Task to carry out
What is wanted is every line below from the one with "left back paw: (683, 421)" up to and including the one with "left eye: (525, 333)", retyped exactly, pictures excluded, nothing else.

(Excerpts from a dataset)
-- -- --

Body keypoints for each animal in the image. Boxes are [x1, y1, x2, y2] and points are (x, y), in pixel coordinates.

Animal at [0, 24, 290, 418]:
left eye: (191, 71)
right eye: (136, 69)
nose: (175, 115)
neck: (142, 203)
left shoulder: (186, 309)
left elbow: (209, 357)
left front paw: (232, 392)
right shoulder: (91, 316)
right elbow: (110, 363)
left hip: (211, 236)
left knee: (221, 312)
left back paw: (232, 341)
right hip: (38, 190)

-- -- --

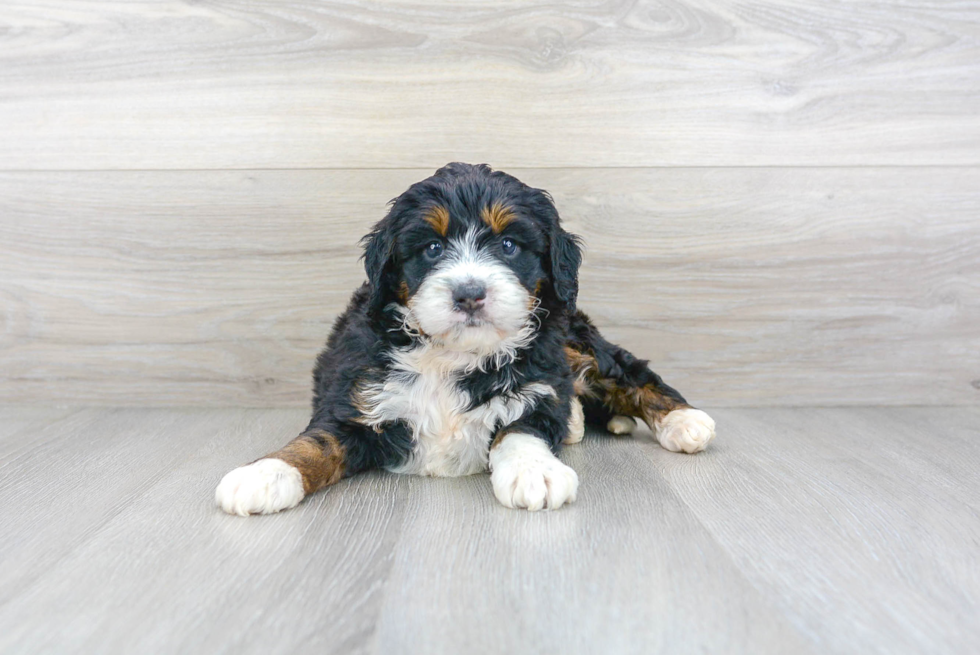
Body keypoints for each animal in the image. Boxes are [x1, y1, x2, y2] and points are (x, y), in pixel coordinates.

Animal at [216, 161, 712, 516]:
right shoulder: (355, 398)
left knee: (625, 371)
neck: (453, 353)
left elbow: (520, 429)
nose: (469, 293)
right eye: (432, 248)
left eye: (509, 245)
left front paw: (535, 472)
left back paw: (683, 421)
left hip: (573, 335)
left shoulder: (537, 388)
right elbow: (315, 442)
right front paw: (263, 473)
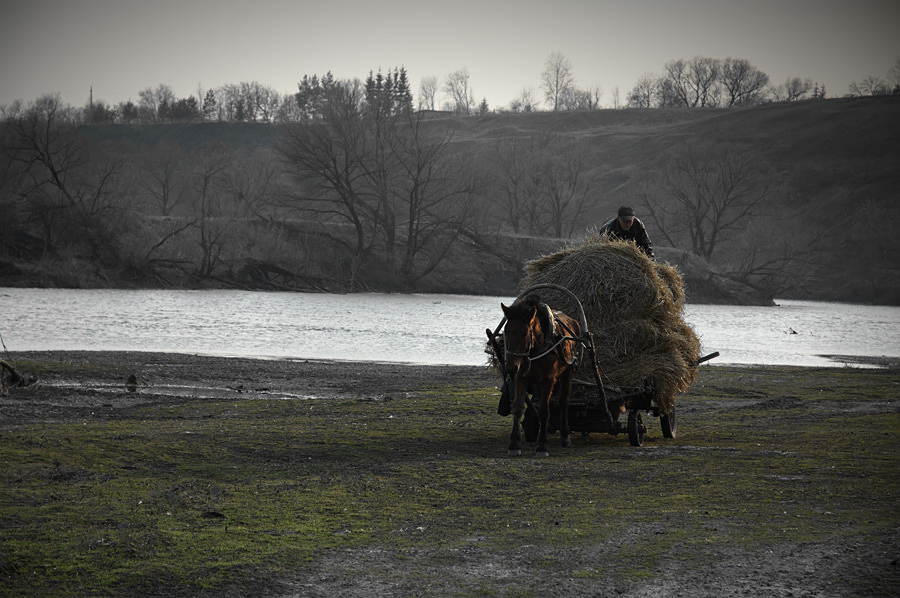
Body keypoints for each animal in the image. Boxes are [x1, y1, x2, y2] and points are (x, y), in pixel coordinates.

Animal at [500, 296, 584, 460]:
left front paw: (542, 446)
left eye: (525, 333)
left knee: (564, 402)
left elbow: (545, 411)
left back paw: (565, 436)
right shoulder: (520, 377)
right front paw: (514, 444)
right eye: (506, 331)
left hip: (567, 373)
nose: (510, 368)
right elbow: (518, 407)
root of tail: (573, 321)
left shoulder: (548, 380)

-- -- --

Task solution
left back paw: (683, 421)
left hip: (573, 335)
left shoulder: (537, 388)
right elbow: (315, 442)
right front paw: (263, 473)
Body keypoints for each animal in the image. Boxes are [x1, y1, x2, y2] and points are (x, y), in pixel coordinates.

Animal at [500, 296, 584, 460]:
left front paw: (542, 446)
left eye: (525, 333)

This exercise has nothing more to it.